=== Problem details ===
Count the lines in the records below that contain the word "access". Reply with only that number.

[Dataset excerpts Boundary: Start]

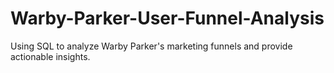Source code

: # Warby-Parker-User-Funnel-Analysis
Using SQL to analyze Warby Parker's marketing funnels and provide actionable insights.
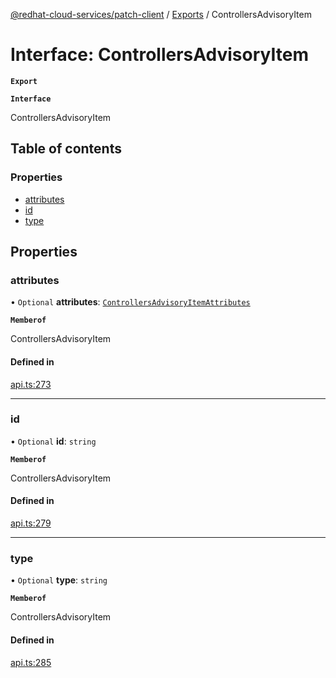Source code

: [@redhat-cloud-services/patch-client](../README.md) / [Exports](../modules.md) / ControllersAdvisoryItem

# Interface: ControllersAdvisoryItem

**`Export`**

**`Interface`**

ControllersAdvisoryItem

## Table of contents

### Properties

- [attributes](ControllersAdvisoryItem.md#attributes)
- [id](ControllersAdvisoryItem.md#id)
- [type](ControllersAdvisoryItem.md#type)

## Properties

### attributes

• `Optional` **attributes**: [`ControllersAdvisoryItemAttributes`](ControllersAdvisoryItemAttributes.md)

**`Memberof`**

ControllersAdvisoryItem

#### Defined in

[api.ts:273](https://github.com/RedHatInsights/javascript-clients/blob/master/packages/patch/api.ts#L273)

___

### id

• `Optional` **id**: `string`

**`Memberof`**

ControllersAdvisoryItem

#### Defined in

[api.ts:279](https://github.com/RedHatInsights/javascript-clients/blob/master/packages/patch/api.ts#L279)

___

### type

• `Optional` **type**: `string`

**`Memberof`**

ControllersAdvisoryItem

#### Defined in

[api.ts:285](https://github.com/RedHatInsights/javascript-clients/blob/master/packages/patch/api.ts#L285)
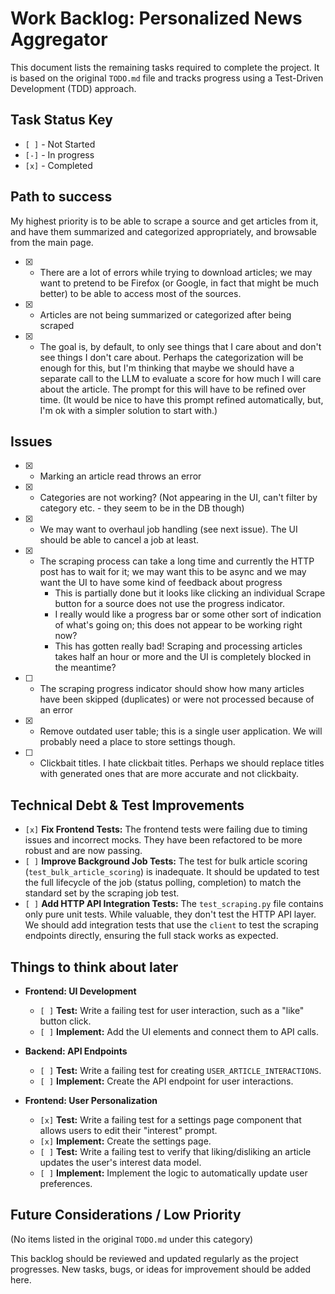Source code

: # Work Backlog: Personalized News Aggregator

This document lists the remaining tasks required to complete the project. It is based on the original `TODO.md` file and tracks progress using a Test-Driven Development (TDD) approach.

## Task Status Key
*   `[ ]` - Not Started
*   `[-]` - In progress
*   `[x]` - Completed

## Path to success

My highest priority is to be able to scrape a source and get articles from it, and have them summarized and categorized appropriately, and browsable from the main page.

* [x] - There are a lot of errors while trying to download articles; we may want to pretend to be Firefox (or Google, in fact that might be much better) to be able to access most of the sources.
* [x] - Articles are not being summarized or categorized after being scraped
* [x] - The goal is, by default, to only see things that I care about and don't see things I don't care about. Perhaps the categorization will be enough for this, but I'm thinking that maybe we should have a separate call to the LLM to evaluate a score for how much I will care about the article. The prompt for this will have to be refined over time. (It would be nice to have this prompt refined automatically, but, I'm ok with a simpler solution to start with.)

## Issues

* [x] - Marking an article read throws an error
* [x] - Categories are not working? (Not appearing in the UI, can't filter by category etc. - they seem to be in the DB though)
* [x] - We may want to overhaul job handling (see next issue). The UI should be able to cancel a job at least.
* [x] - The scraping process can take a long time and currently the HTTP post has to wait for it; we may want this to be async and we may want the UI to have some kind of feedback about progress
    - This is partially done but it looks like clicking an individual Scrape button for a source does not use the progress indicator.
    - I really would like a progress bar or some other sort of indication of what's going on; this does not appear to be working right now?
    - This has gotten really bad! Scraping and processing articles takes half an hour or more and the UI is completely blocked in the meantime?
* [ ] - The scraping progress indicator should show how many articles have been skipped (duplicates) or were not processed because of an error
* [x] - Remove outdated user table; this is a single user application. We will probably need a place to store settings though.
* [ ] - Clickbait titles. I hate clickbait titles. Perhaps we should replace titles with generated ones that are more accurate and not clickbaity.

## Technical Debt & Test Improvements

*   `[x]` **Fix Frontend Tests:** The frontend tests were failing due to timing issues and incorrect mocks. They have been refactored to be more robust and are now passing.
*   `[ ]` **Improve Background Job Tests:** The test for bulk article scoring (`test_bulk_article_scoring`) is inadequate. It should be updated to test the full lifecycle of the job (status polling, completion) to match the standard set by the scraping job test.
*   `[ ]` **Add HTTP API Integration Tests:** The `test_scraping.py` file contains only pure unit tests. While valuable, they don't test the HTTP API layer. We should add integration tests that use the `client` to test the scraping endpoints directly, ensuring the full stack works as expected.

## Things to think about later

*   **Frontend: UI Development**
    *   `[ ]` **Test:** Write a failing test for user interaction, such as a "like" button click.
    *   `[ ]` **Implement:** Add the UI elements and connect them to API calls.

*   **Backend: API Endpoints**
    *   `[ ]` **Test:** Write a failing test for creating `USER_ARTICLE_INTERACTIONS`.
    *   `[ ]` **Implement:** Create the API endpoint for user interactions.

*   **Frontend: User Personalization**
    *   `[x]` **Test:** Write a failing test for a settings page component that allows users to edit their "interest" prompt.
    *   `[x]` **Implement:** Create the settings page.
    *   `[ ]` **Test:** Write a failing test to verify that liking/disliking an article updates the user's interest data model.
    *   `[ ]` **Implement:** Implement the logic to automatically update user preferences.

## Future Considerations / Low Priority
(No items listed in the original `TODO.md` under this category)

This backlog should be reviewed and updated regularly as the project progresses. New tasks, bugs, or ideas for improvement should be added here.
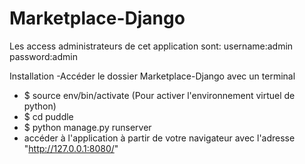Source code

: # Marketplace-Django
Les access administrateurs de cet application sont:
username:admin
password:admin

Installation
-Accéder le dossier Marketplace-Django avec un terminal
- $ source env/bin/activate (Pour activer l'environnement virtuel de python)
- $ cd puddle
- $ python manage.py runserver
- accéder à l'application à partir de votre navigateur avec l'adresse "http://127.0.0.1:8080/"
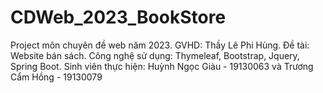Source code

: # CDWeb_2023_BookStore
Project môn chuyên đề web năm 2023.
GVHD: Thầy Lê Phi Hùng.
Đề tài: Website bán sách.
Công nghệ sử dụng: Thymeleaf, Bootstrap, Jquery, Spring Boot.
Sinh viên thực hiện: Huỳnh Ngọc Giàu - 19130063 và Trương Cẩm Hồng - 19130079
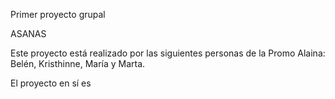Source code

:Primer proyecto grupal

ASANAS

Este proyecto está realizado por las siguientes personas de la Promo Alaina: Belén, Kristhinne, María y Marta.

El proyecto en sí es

[Dataset excerpts Boundary: End]
[Dataset excerpts Boundary: Start]

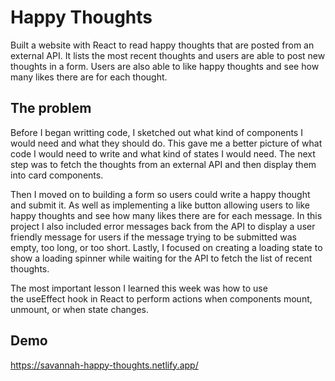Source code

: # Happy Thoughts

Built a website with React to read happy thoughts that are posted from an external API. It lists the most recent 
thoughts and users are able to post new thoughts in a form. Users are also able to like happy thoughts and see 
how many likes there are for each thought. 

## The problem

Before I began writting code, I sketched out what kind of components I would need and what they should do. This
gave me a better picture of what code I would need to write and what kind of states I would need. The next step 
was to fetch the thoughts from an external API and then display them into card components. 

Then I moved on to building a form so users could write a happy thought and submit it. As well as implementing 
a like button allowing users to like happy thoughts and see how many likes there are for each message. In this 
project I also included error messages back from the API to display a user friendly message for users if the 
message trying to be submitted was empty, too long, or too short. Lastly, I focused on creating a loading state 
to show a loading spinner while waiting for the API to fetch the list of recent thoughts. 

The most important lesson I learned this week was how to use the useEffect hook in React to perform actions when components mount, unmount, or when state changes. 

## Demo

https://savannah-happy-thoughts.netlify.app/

[Dataset excerpts Boundary: End]

=== Output below ===
2